YOUR INSTRUCTIONS
How many of the lines below hold the string "možda"? Say only the number.

═══ RECORD SET ═══

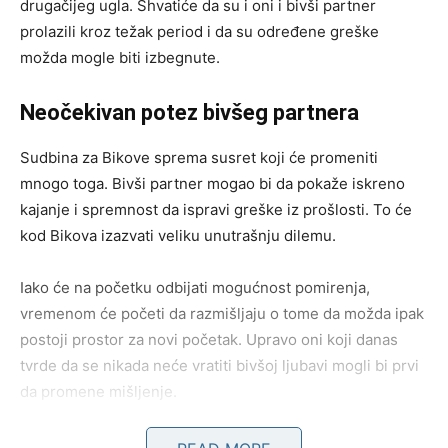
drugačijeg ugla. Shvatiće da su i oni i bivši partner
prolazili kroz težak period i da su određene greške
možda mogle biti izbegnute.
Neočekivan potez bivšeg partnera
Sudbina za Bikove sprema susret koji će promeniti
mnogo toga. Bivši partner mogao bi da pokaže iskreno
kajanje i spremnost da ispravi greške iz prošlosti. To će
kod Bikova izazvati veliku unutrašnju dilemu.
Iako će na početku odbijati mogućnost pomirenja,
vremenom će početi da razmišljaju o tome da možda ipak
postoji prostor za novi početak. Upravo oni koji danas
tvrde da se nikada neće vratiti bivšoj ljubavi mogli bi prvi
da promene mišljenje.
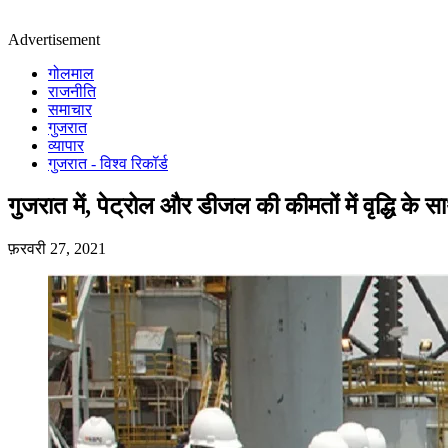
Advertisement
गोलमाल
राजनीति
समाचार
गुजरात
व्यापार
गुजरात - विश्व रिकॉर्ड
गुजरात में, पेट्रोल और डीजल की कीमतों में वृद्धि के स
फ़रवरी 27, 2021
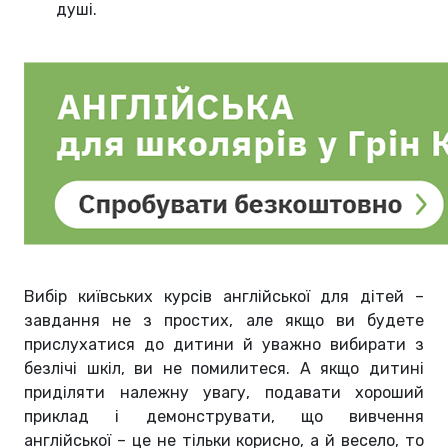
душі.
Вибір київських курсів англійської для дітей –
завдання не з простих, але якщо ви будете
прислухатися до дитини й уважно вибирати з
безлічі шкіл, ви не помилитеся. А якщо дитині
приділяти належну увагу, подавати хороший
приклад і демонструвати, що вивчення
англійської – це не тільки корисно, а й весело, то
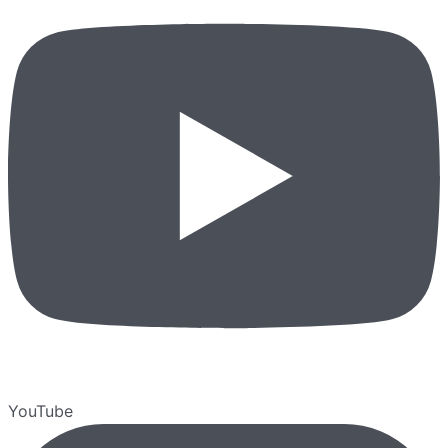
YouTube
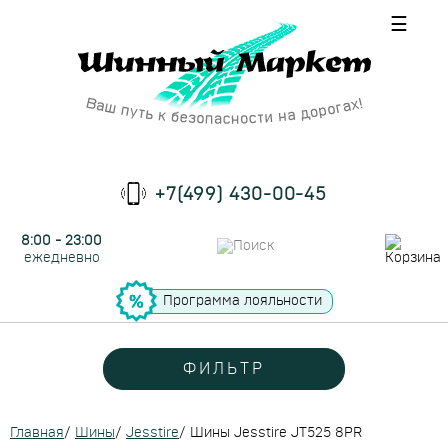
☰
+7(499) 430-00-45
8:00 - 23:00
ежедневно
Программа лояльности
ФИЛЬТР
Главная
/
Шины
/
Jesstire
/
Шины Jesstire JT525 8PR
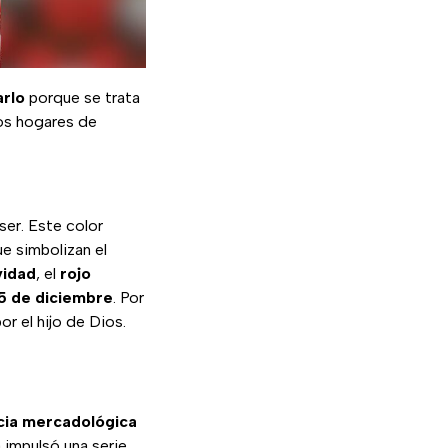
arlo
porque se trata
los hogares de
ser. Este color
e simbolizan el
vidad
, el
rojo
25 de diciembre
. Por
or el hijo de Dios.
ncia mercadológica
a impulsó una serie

═══

RESPONSE AREA
2